Parce que pour se faire, j’aurais besoin d’équipement. Et pour produire cet équipement, il m’aurait fallu des matériaux bruts et des outils de précisions qui n’existent pas dans les parages. Est-ce que tu vas te rentrer ça dans le crâne ?

Difficile, étant donné que tu le monopolise, mon crâne.

Ça ne me fait pas plaisir de devoir jouer la nounou pour une bande d’attardés du bulbe, je le fais uniquement pour récupérer les maigres ressources dont j’ai besoin. Mais je vais leur montrer comment on inculque aux réfractaires par chez moi.

Enfin l’écran prit vie et Smith se mit à marteler le clavier de commandes avant de se rendre compte que l’engin n’arrivait pas à suivre.

"Foutue machine !"

Il ouvrit plusieurs consoles de commande et entreprit le diagnostic de l’appareil.

Il grogna, la plupart des programmes de recherche qu’il avait préparés à l’avance lui renvoyaient des données vides. Il lui faudrait donc repartir de zéro. Mais un autre projet l’attendait. Le Pandémonium attendra.

Incident Bourrasque

Rapport d'incident

Date du début de l'incident : 26/06/2017.

Résumé de l'incident :
Le 26/06/2017, 0804 heure locale, Site ██. La FIM Kappa-10 ("Skynet") détecte les activité d'un virus aux caractéristiques non-répertoriées sur le réseau internet mondial. Celui-ci semble copier des serveurs entiers et les transférer vers une base inconnue.

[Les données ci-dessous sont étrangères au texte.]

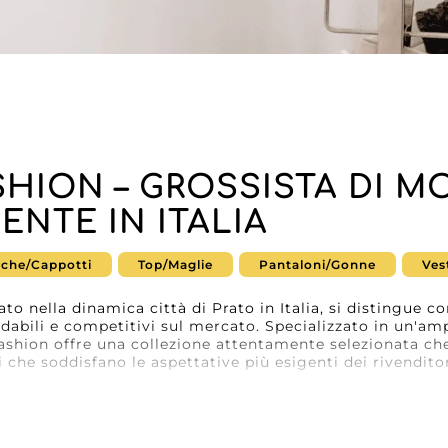
SHION – GROSSISTA DI M
ENTE IN ITALIA
cche/Cappotti
Top/Maglie
Pantaloni/Gonne
Vest
to nella dinamica città di Prato in Italia, si distingue 
idabili e competitivi sul mercato. Specializzato in un'
shion offre una collezione attentamente selezionata ch
i che soddisfano le aspettative più esigenti dei rivenditor
la qualità eccezionale dei suoi prodotti, AWA fashion si
eriali di prima qualità, garantendo durabilità e stile ad o
lo di un inventario diversificato, ma anche di opzioni fl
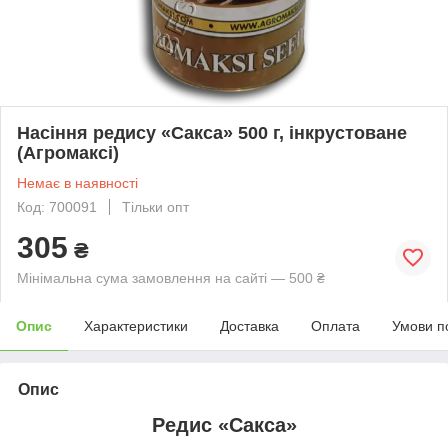
Насіння редису «Сакса» 500 г, інкрустоване
(Агромаксі)
Немає в наявності
Код: 700091
Тільки опт
305
₴
Мінімальна сума замовлення на сайті — 500 ₴
Опис
Характеристики
Доставка
Оплата
Умови п
Опис
Редис «Сакса»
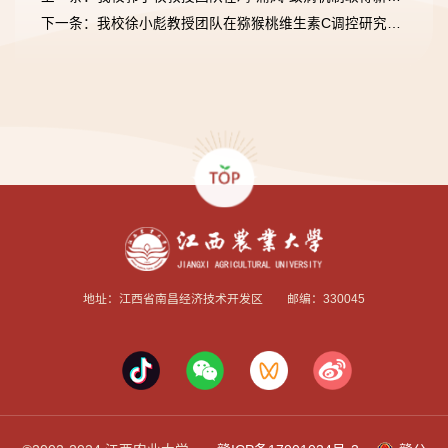
下一条：我校徐小彪教授团队在猕猴桃维生素C调控研究取得新进展
地址：江西省南昌经济技术开发区 邮编：330045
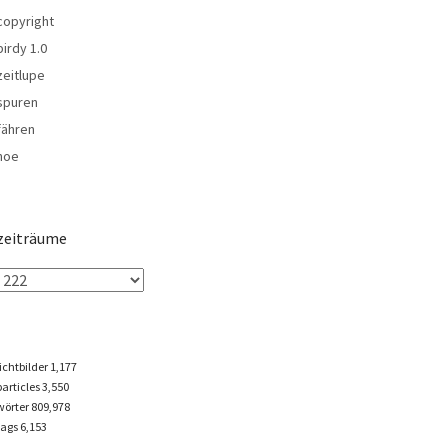
copyright
birdy 1.0
zeitlupe
spuren
fähren
noe
zeiträume
lichtbilder
1,177
particles
3,550
wörter 809,978
tags
6,153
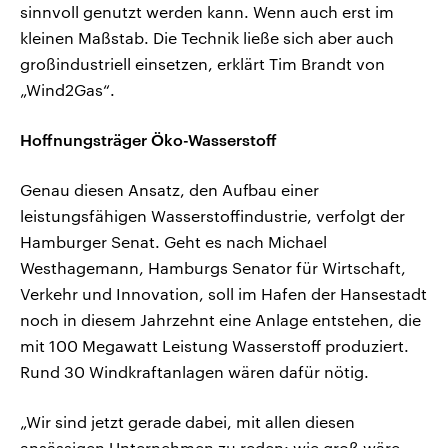
sinnvoll genutzt werden kann. Wenn auch erst im
kleinen Maßstab. Die Technik ließe sich aber auch
großindustriell einsetzen, erklärt Tim Brandt von
„Wind2Gas“.
Hoffnungsträger Öko-Wasserstoff
Genau diesen Ansatz, den Aufbau einer
leistungsfähigen Wasserstoffindustrie, verfolgt der
Hamburger Senat. Geht es nach Michael
Westhagemann, Hamburgs Senator für Wirtschaft,
Verkehr und Innovation, soll im Hafen der Hansestadt
noch in diesem Jahrzehnt eine Anlage entstehen, die
mit 100 Megawatt Leistung Wasserstoff produziert.
Rund 30 Windkraftanlagen wären dafür nötig.
„Wir sind jetzt gerade dabei, mit allen diesen
ansässigen Unternehmen zu reden: wie groß wäre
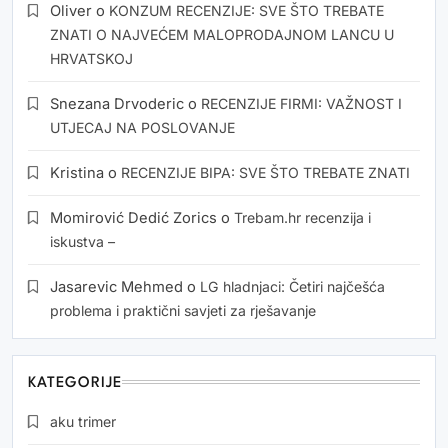
Oliver
o
KONZUM RECENZIJE: SVE ŠTO TREBATE
ZNATI O NAJVEĆEM MALOPRODAJNOM LANCU U
HRVATSKOJ
Snezana Drvoderic
o
RECENZIJE FIRMI: VAŽNOST I
UTJECAJ NA POSLOVANJE
Kristina
o
RECENZIJE BIPA: SVE ŠTO TREBATE ZNATI
Momirović Dedić Zorics
o
Trebam.hr recenzija i
iskustva –
Jasarevic Mehmed
o
LG hladnjaci: Četiri najčešća
problema i praktični savjeti za rješavanje
KATEGORIJE
aku trimer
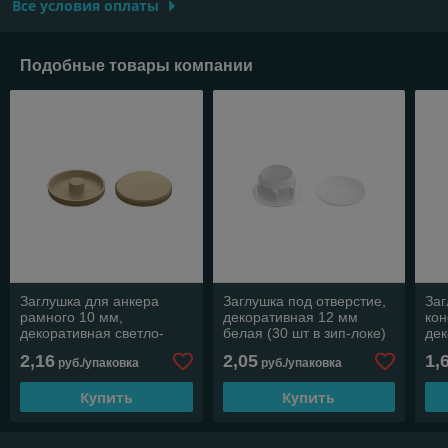
Все условия оплаты
Подобные товары компании
Заглушка для анкера
Заглушка под отверстие,
Заг
рамного 10 мм,
декоративная 12 мм
ко
декоративная светло-
белая (30 шт в зип-локе)
дек
бежевая (50 шт в зип-
STARFIX
шт 
2,16
2,05
1,
руб./упаковка
руб./упаковка
локе) STARFIX
Купить
Купить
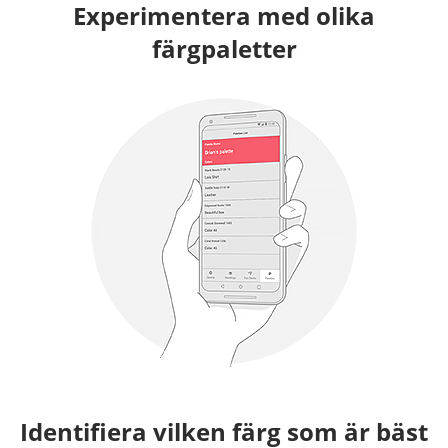
Experimentera med olika
färgpaletter
Identifiera vilken färg som är bäst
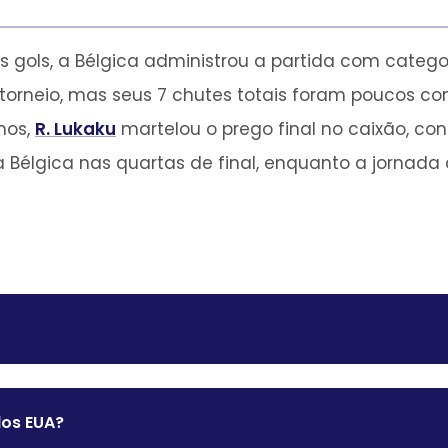
gols, a Bélgica administrou a partida com catego
 torneio, mas seus 7 chutes totais foram poucos c
mos,
R. Lukaku
martelou o prego final no caixão, c
te a Bélgica nas quartas de final, enquanto a jorn
dos EUA?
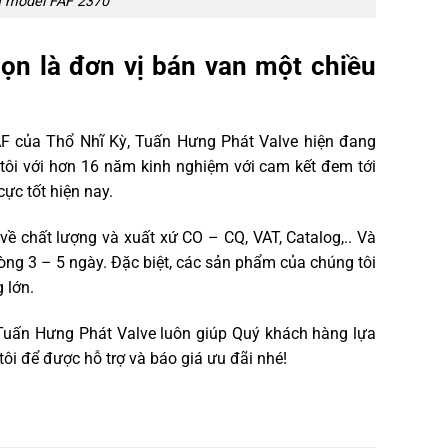
a model FAF 2370
ọn là đơn vị bán van một chiều
AF của Thổ Nhĩ Kỳ, Tuấn Hưng Phát Valve hiện đang
 tôi với hơn 16 năm kinh nghiệm với cam kết đem tới
c tốt hiện nay.
ề chất lượng và xuất xứ CO – CQ, VAT, Catalog,.. Và
òng 3 – 5 ngày. Đặc biệt, các sản phẩm của chúng tôi
g lớn.
 Tuấn Hưng Phát Valve luôn giúp Quý khách hàng lựa
ôi để được hỗ trợ và báo giá ưu đãi nhé!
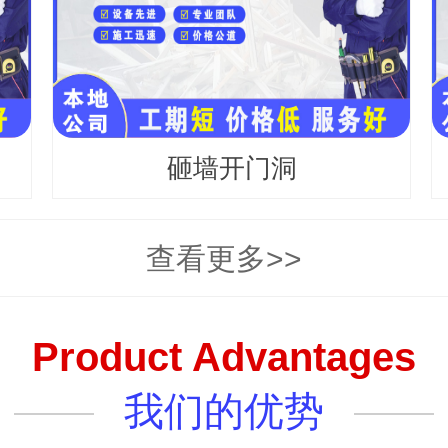
砸墙开门洞
查看更多>>
Product Advantages
我们的优势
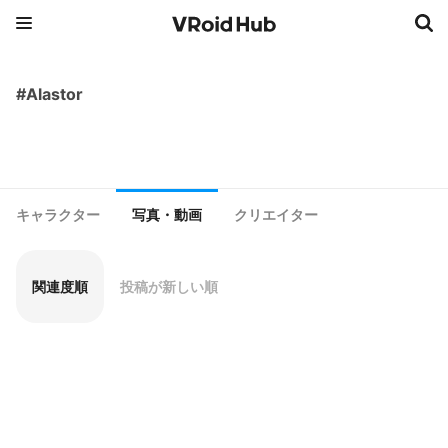
#Alastor
キャラクター
写真・動画
クリエイター
関連度順
投稿が新しい順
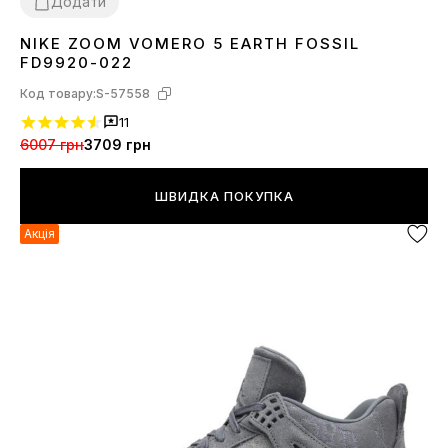
Додати
NIKE ZOOM VOMERO 5 EARTH FOSSIL
36
37
38
39
40
41
42
43
44
45
FD9920-022
Код товару:
S-57558
11
6007 грн
3709 грн
ШВИДКА ПОКУПКА
Акція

0815. Devant l'incapacité de la FIM Kappa-10 à enrayer la progression du virus, celui-ci est classifié Rhinocaffard.

0836. L'origine du virus commence à être triangulée. Cependant, aucun pare-feu ne semble l'arrêter assez longtemps et des serveurs contenant des données critiques sont menacés.

0857. L'ordre est donné de couper le réseau électrique à partir du point d'origine du virus afin de l'isoler, puis de reformater le réseau informatique.

0918. Origine déterminée dans un rayon de 100 km autour de Toulouse. Au vu des risques et malgré une localisation peu précise de l'origine, O5-0█ fait exécuter l'ordre.

0939. Reformatage du réseau effectué, plus aucune trace du virus détectée. Mise sous surveillance des personnes d'intérêt susceptible de créer un tel virus dans les zone d'origine.